I need some help for part d.

The book's problem stated, "Occasions arise when the coefficient P(x) in a linear equation fails to be continuous because of the jump discontinuous. Fortunately, we may still obtain a 'reasonable' solution. For example consider the initial value problem

$\d{y}{x}+P(x)y=x$ , $y(0)=1$ where
$P(x)=\left\{\begin{array}{cc}1,&\mbox{ if }
0\le x\le2 \\3, & \mbox{ if } x>2\end{array}\right.$


a) Find the general solution for
0\le x\le2$
b) Choose the constant in the solution of part a so that the initial condition is satisfied.
c.) Find the general solution $x\gt2$
d.) Now choose the constant in the general solution from part c so that the solution from part b and solution from part c agree $x=2$. By patching the two solutions together, we can obtain a continuous function that satisfies the differential equation except at x=2, where its derivative is undefined.

Work for part a:
$\d{y}{x}+P(x)y=x$ , $y(0)=1$ where
$P(x)=\left\{\begin{array}{cc}1,&\mbox{ if }
0\le x\le2 \\3, & \mbox{ if } x>2\end{array}\right.$

Since the interval is $0\le x \le 2$, I have to plugin in 1 for the P.

##########

§ Task requirements
1. Show every line in the rows below that contains the string "kern".
2. Extend the forum post about the initial value problem with a discontinuous coefficient above, starting right after its last sentence.

##########

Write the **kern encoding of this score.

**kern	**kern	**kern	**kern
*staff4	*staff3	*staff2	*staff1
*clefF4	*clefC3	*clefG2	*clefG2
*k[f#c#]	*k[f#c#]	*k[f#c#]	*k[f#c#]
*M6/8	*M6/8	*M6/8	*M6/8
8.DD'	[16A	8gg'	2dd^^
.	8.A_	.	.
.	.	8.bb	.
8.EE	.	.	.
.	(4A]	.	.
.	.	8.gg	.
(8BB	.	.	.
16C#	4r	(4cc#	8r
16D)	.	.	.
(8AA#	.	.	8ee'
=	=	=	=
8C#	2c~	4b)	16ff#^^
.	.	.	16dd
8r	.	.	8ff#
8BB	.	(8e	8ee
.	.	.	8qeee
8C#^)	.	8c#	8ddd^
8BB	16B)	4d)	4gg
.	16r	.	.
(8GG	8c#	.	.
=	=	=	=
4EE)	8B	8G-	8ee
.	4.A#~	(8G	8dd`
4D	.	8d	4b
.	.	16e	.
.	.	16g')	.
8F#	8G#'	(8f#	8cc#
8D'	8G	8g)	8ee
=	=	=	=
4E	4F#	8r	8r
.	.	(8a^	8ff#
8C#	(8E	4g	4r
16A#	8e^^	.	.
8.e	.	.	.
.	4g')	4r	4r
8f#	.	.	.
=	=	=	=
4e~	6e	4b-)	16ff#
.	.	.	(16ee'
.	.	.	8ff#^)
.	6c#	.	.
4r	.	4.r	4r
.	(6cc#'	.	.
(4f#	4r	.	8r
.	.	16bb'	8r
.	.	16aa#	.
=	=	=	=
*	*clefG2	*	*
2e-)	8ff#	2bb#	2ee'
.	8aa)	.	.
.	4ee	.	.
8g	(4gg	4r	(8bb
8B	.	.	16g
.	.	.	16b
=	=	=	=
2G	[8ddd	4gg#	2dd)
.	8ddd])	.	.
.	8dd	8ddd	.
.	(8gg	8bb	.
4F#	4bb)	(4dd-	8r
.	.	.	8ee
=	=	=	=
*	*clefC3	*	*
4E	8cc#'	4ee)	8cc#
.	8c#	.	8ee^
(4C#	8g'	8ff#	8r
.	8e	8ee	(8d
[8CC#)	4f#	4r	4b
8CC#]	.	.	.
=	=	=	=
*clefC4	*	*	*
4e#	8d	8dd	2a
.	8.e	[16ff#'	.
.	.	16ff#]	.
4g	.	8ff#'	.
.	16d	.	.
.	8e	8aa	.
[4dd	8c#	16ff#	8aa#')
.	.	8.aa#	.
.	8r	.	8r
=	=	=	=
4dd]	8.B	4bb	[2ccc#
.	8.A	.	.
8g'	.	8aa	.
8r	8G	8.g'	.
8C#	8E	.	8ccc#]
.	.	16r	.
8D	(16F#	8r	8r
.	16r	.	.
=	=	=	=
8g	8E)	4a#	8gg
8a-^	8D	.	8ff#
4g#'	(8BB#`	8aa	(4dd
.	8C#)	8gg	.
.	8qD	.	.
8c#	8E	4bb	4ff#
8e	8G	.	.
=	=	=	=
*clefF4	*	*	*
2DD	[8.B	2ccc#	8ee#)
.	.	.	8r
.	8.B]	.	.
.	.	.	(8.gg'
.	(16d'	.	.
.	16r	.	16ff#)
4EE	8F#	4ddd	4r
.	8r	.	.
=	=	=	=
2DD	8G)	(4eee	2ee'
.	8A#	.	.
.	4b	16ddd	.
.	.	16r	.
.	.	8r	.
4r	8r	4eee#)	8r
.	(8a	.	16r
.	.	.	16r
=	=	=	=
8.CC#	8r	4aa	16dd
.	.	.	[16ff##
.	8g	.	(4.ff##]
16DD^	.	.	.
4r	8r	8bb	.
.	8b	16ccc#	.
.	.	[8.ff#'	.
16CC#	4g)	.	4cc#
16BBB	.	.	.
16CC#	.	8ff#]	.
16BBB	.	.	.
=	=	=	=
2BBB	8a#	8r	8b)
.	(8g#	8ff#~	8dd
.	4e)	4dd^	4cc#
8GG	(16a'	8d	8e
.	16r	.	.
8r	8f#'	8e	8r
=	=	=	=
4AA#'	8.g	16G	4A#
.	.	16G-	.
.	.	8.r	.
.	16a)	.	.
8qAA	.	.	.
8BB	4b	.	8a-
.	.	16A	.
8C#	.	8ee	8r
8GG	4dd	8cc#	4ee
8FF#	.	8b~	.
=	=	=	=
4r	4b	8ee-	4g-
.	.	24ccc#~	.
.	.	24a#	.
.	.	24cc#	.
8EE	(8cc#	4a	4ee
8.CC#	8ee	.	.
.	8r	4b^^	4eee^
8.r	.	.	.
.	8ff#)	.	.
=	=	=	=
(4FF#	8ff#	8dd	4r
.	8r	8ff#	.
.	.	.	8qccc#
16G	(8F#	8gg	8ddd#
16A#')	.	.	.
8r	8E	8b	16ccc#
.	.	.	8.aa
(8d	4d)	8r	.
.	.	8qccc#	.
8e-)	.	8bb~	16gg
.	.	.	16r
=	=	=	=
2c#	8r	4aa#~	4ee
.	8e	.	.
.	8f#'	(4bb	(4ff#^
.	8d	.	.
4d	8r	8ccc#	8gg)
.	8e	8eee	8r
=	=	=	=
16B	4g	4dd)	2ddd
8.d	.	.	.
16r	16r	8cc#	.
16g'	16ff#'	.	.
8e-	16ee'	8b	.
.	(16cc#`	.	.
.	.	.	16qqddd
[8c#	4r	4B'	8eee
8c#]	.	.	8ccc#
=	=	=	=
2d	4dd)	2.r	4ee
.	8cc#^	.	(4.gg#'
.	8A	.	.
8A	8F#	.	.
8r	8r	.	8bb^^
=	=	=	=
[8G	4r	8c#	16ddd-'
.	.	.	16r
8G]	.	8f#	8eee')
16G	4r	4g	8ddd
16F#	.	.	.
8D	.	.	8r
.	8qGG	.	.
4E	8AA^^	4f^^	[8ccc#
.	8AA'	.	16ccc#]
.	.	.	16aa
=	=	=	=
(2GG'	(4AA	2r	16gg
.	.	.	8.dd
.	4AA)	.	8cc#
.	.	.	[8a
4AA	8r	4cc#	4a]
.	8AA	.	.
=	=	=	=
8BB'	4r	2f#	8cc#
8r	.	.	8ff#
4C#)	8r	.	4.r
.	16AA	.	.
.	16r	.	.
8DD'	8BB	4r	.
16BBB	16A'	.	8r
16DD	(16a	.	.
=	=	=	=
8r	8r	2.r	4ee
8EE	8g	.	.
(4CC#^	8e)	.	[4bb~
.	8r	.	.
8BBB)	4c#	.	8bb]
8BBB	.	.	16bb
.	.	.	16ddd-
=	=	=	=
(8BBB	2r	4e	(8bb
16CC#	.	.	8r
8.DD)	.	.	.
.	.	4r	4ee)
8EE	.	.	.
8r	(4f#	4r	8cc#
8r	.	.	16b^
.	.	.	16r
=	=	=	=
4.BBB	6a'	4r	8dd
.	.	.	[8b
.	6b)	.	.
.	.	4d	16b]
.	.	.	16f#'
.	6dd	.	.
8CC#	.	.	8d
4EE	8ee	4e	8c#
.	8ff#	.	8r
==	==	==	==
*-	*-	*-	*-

##########

§ Exercise answers
1.
Write the **kern encoding of this score.
**kern	**kern	**kern	**kern

2.
$\d{y}{x}+y=x$

Integrating Factor
$\mu(x)=e^{\int dx}=e^{x}$

$e^{x}\d{y}{x}+e^{x}y=xe^{x}$

$\left[e^{x}y\right]^{\prime}=xe^{x}$

$\int\left[e^{x}y\right]^{\prime}=\int xe^{x}dx$

Integrating by parts

$e^{x}y=e^{x}\left(x-1\right)+C$

$y=x-1+Ce^{-x}$

Work for part b.
$y(x)=x-1+Ce^{-x}$

$y(0)=1=-1+C$

$C=2$

$y(x)=x-1+2e^{-x}$

Work for part C.

$\d{y}{x}+P(x)y=x$ , $y(0)=1$ where
$P(x)=\left\{\begin{array}{cc}1,&\mbox{ if }
0\le x\le2 \\3, & \mbox{ if } x>2\end{array}\right.$

Since the interval is $x \gt 2$, I have to plugin in 3 for the P.

$\d{y}{x}+3y=x$

Integrating Factor
$\mu(x)=e^{3\int dx}=e^{3x}$

$e^{3x}\d{y}{x}+3e^{3x}y=xe^{3x}$

$\left[e^{3x}y\right]^{\prime}=xe^{3x}$

$\int\left[e^{3x}y\right]^{\prime}=\int xe^{3x}dx$

Integrating by parts

$e^{3x}y=\frac{1}{9}e^{3x}\left(x-1\right)+C$

$y=\frac{1}{9}(3x-1)+Ce^{-3x}$

I am lost for part d. I do not know how to start with part d.

Thank you for your help.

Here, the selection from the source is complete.